IVREA - «Utenti Gtt cornuti e mazziati». E' il gruppo Facebook dal quale è partito il tam-tam mediatico per segnalare i continui disservizi sui bus Gtt nella zona di Ivrea e Canavese. E proprio dal gruppo Facebook è nata l'idea dell'esposto in procura contro l'azienda dei trasporti per interruzione di pubblico servizio. Il promotore, Andrea Occleppo, conferma che le procedure sono in corso.
«Come promesso nei giorni scorsi, mi sono attivato per presentare un esposto alla Procura delle Repubblica in merito alle corse saltate sulle linee di trasporto pubblico gestite da Gtt ad Ivrea e Comuni limitrofi. Ho creato un indirizzo mail dedicato che è: espostogtt@libero.it».
Chi volesse aderire è pregato di inviare entro il 15 novembre, all'indirizzo espostogtt@libero.it, i propri dati anagrafici (Nome, Cognome, luogo e data di nascita) ed il proprio Comune di residenza. I dati personali forniti saranno esclusivamente comunicati al legale incaricato per la redazione dell'esposto e del relativo mandato difensivo e non impegnano in alcun modo ad aderire alla presentazione dell'esposto ma sono necessari per avviare la procura. «Una volta raccolte le adesioni provvederemo a fissare un paio di appuntamenti per l'autentica delle firme che verrà fatta dal legale incaricato.
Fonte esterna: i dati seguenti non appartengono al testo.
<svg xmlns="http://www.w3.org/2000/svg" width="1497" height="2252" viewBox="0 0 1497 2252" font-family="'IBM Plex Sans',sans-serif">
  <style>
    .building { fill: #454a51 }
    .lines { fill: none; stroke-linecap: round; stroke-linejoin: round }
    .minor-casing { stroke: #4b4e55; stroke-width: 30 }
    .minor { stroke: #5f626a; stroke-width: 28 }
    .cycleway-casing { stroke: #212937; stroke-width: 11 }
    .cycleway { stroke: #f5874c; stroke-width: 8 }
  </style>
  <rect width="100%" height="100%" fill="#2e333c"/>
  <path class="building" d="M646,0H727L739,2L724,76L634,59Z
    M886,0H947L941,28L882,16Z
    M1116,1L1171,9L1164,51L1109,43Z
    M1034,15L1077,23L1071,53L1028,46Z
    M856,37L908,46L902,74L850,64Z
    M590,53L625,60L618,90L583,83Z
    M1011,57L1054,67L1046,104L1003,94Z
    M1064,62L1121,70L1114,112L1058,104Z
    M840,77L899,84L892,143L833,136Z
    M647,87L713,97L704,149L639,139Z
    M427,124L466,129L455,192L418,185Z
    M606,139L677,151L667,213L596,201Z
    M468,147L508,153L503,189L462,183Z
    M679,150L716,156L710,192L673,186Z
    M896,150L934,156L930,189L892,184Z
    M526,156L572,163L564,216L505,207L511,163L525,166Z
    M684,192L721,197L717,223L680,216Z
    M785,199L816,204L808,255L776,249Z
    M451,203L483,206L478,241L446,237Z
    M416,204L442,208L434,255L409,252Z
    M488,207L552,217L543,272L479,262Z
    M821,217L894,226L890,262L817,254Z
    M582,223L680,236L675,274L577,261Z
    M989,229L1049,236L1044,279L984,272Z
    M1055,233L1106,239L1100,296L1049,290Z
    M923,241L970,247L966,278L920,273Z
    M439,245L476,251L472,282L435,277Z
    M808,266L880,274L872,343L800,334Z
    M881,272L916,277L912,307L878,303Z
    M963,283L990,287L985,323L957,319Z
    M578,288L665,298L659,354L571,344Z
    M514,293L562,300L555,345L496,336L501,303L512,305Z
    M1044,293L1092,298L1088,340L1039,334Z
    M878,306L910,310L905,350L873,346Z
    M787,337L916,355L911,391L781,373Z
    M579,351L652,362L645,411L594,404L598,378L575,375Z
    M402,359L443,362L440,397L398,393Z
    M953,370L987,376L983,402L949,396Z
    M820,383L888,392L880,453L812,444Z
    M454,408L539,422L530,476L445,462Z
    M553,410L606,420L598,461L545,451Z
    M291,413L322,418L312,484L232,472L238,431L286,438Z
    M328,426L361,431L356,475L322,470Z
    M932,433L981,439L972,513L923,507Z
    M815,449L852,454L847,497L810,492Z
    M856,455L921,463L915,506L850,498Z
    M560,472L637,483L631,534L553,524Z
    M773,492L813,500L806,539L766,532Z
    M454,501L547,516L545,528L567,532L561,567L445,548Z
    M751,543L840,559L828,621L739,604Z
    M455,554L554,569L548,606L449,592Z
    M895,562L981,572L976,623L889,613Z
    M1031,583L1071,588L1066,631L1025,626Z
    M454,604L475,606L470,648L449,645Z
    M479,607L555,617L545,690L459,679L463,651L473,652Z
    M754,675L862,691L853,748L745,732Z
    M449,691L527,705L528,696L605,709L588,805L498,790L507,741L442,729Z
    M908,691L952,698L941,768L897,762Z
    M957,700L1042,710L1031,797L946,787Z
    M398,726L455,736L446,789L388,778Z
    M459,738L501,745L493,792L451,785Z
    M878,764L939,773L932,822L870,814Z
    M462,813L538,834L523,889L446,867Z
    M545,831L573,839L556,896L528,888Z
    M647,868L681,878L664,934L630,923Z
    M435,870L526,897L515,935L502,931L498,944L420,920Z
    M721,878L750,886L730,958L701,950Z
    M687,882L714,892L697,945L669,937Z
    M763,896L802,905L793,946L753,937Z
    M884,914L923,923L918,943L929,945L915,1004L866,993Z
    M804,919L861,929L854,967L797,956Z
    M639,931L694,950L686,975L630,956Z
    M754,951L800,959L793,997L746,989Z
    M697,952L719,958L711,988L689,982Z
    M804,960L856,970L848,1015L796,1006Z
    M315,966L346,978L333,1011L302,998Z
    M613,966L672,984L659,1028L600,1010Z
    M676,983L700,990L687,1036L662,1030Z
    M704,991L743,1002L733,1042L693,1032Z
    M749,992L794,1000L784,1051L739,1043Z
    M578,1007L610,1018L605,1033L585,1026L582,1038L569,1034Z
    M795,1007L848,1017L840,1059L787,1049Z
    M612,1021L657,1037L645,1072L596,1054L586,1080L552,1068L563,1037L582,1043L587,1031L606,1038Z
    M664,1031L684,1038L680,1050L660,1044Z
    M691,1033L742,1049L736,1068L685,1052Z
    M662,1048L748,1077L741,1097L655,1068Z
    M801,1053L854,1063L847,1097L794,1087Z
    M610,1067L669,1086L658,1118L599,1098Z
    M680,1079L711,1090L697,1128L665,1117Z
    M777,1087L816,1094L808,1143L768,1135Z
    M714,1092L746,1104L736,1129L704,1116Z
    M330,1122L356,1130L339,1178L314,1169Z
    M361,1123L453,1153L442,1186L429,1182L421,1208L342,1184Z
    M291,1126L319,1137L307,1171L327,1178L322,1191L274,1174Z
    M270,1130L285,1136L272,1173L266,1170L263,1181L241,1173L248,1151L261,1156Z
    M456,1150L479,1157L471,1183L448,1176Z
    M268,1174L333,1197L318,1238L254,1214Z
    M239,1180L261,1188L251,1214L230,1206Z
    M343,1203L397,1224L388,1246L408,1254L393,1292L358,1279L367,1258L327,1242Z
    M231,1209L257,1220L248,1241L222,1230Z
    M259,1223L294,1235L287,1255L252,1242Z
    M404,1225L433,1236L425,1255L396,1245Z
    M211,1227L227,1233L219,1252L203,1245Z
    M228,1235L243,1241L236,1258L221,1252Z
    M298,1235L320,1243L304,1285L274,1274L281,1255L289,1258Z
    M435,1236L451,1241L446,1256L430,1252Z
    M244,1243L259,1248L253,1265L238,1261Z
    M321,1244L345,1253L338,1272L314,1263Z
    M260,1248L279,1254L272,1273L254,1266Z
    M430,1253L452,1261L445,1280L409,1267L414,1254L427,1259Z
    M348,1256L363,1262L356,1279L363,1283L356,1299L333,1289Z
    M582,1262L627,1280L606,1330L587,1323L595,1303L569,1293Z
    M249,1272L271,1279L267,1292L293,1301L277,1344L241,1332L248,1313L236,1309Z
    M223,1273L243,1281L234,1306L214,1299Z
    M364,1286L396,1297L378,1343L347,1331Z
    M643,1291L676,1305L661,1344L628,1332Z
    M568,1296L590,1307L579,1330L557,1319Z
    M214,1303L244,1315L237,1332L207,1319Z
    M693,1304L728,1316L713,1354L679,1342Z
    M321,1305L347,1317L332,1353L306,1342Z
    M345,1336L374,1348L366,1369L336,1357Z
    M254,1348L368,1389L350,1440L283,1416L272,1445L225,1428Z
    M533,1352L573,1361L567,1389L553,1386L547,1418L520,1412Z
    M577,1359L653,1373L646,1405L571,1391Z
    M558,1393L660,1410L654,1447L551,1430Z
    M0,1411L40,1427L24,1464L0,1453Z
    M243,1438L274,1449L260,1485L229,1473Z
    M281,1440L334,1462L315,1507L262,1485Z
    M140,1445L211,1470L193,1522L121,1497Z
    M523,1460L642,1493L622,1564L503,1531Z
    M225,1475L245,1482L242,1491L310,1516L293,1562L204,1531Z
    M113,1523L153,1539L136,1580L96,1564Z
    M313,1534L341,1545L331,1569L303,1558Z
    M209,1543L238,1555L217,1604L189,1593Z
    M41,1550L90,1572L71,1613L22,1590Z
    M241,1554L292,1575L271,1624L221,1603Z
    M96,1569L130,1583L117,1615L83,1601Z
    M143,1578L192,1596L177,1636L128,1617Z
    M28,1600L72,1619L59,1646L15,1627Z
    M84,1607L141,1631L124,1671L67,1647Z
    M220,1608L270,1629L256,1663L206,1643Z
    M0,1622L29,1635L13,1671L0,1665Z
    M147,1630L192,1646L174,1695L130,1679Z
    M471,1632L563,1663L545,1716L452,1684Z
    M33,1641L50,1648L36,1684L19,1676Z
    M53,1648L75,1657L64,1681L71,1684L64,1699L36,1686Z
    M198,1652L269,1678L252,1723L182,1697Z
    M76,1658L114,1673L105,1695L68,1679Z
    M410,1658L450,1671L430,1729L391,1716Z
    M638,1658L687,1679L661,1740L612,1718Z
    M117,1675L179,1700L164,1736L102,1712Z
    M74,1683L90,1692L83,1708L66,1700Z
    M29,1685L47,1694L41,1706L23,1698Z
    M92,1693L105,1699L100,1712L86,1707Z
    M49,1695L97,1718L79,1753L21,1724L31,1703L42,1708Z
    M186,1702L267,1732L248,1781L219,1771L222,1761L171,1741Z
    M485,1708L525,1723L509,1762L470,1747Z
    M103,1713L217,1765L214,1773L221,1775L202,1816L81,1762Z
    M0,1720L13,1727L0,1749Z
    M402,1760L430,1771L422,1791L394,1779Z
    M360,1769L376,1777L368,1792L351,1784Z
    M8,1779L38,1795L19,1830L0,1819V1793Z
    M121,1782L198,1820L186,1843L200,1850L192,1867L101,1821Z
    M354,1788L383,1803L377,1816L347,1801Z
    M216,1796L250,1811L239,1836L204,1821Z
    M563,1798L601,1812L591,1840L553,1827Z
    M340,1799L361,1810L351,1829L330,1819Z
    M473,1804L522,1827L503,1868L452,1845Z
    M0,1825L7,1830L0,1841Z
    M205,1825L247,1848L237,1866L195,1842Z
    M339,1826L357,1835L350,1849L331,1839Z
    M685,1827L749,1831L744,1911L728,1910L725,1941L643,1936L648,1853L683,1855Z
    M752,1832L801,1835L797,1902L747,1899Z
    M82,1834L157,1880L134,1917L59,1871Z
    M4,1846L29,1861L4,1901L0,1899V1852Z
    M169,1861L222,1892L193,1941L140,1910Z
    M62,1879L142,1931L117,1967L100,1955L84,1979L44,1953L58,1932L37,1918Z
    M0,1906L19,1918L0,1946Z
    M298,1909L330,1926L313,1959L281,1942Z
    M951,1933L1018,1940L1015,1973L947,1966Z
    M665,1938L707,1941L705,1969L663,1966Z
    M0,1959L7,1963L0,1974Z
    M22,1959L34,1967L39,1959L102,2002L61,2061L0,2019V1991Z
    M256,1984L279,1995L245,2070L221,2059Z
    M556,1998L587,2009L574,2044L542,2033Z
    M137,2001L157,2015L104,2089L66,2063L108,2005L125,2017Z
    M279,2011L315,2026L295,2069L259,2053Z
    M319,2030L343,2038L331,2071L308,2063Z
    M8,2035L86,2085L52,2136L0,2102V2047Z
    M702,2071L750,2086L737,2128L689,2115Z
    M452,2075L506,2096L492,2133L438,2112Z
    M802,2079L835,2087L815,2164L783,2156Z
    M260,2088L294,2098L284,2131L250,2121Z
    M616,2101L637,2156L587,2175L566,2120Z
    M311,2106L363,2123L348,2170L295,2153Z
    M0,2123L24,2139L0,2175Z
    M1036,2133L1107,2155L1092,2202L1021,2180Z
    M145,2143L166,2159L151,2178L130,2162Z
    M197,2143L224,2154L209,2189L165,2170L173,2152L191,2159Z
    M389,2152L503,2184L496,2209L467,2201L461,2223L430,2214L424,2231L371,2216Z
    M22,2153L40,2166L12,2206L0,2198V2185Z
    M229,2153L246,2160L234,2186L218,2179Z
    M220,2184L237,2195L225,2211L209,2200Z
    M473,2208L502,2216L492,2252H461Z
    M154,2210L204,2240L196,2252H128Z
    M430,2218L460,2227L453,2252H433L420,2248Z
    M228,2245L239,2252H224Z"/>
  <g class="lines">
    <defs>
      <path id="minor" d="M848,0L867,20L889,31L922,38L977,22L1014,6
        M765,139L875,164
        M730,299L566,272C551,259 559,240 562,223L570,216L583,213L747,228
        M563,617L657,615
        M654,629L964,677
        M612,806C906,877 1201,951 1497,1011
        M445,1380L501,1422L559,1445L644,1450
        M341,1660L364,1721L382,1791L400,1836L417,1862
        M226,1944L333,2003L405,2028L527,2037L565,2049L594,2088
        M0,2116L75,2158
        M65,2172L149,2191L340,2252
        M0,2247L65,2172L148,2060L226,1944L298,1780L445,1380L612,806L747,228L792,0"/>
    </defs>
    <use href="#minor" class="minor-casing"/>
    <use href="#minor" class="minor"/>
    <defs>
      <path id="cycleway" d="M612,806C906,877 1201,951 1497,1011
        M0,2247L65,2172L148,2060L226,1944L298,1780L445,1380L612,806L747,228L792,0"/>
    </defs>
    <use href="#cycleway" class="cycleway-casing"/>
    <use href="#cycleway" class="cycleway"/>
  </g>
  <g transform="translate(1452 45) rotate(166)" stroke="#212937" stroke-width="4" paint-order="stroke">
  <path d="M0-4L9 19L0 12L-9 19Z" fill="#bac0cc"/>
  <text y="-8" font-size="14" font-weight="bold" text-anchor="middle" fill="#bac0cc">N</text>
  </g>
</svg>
Le spese per la presentazione dell'esposto sono di (circa) 1000 euro e verranno suddivise tra tutti i firmatari dell'esposto».
Il 16 novembre, in base alle adesioni ricevute, sarà possibile calcolare il costo pro capite e solo dopo la sua comunicazione (ed accettazione) agli interessati verrà messa in moto la pratica. Al momento dell'autentica della firma verrà consegnata ad ogni sottoscrittore una copia dell'esposto e la ricevuta della somma versata.